Lhokseumawe – Ketua Majelis Adat Aceh (MAA) Kota Lhokseumawe, H. Saifuddin Saleh, SH, memimpin rapat internal bersama jajaran pengurus MAA Kota Lhokseumawe dalam rangka membahas persiapan pelaksanaan kegiatan Penguatan Peradilan Adat serta percepatan penyusunan buku Inayah Asoe Nanggroe, bertempat di Sekretariat MAA Kota Lhokseumawe. (Selasa, 14 Juli 2026)

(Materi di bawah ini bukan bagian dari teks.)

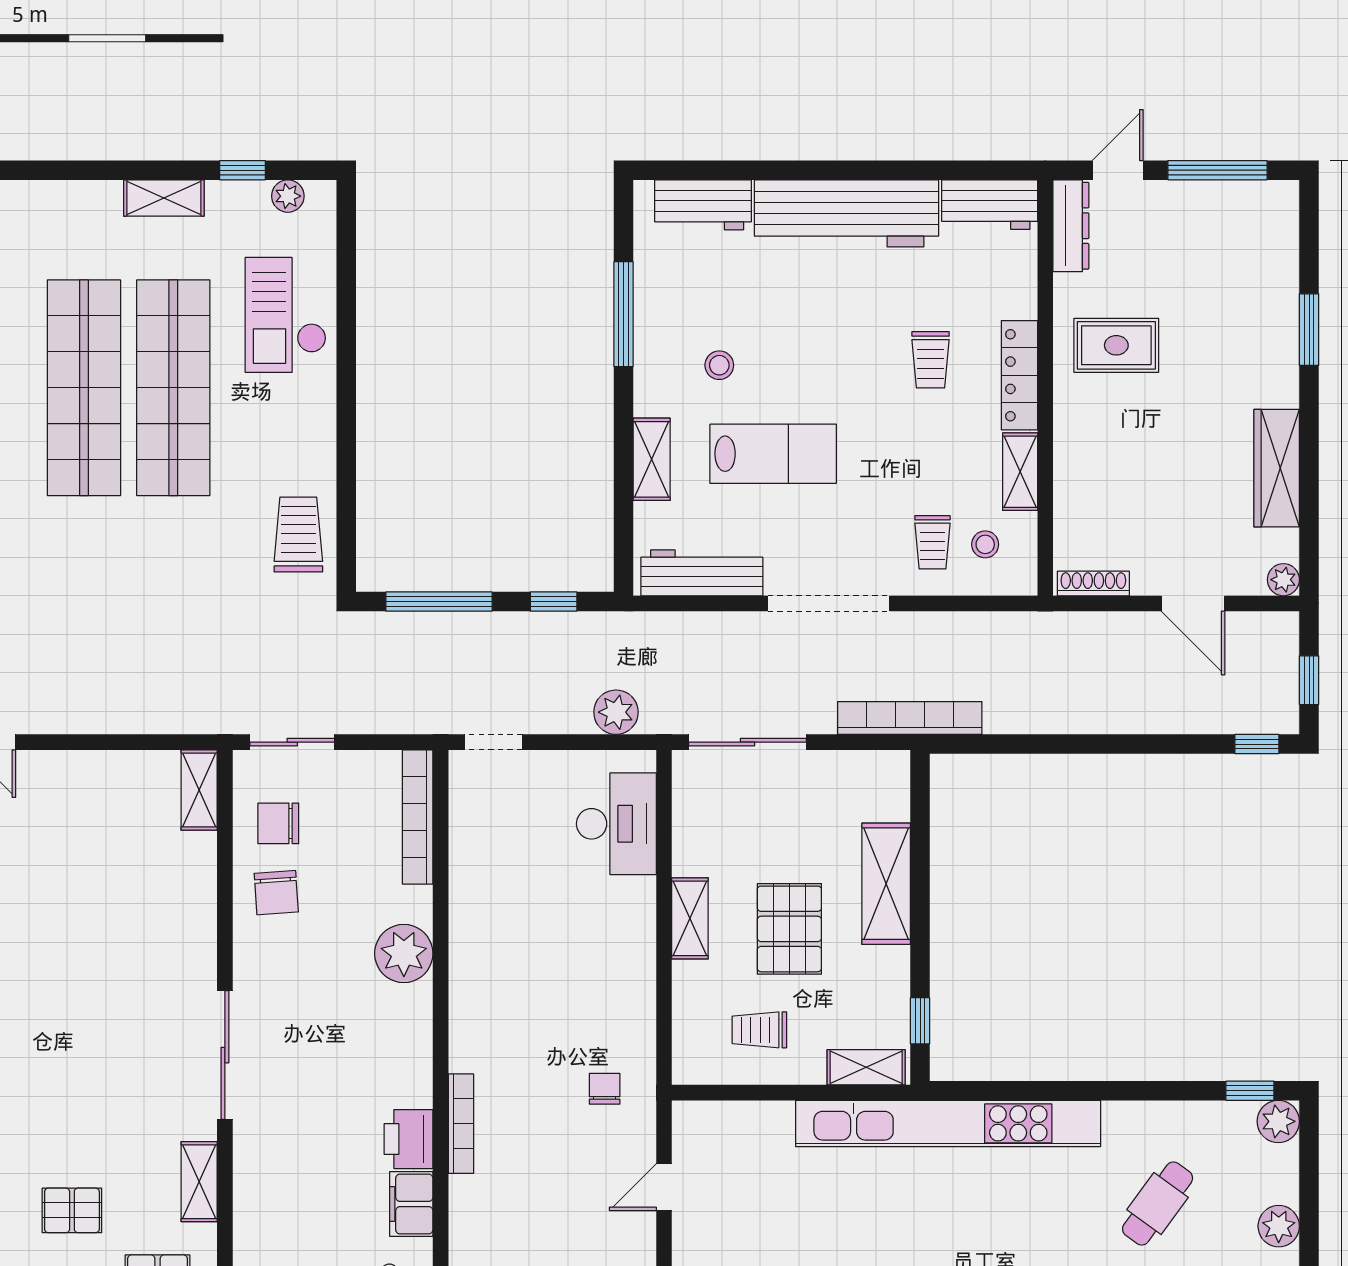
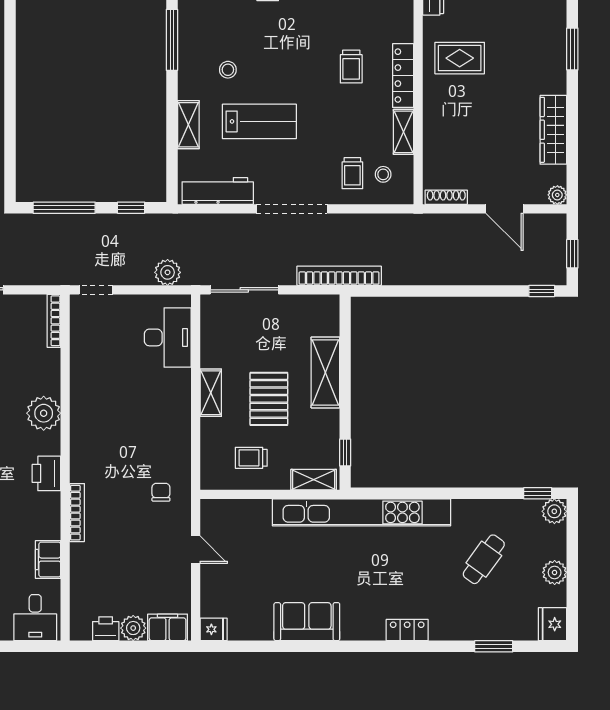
bookcase: (418, 817) -> (54, 321), width x0.68, depth x0.76
printer: (409, 1139) -> (46, 473), moved
door: (664, 1187) -> (196, 550), swing flipped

Rapat berlangsung dalam suasana penuh kebersamaan dan semangat membangun komitmen untuk memperkuat peran MAA sebagai lembaga pelestari adat, budaya, dan kearifan lokal Aceh. Agenda utama yang dibahas meliputi kesiapan pelaksanaan kegiatan Penguatan Peradilan Adat, mulai dari materi, narasumber, peserta, hingga koordinasi dengan para pemangku kepentingan terkait.

Dalam arahannya, Ketua MAA Kota Lhokseumawe menegaskan bahwa penguatan peradilan adat merupakan langkah strategis dalam meningkatkan kapasitas aparatur gampong dan lembaga adat agar mampu menyelesaikan berbagai persoalan masyarakat secara bijaksana berdasarkan nilai-nilai adat Aceh yang berlaku.

Selain itu, rapat juga membahas progres penyusunan buku Inayah Asoe Nanggroe, yang merupakan kumpulan tulisan dan dokumentasi mengenai adat, budaya, sejarah, serta pemikiran tokoh-tokoh adat Aceh. Buku ini diharapkan menjadi referensi sekaligus media edukasi bagi masyarakat, khususnya generasi muda, dalam memahami dan melestarikan warisan adat Aceh.

 

Ketua MAA mengharapkan seluruh pengurus dapat berperan aktif memberikan kontribusi berupa tulisan, data, maupun dokumentasi yang akan memperkaya isi buku sehingga dapat diterbitkan dengan kualitas yang baik dan memberikan manfaat yang luas.

Melalui rapat internal ini, MAA Kota Lhokseumawe menegaskan komitmennya untuk terus mengembangkan program-program pelestarian adat dan budaya, sekaligus memperkuat eksistensi peradilan adat sebagai bagian penting dalam menjaga keharmonisan, ketertiban, dan penyelesaian sengketa di tengah masyarakat sesuai dengan nilai-nilai adat Aceh.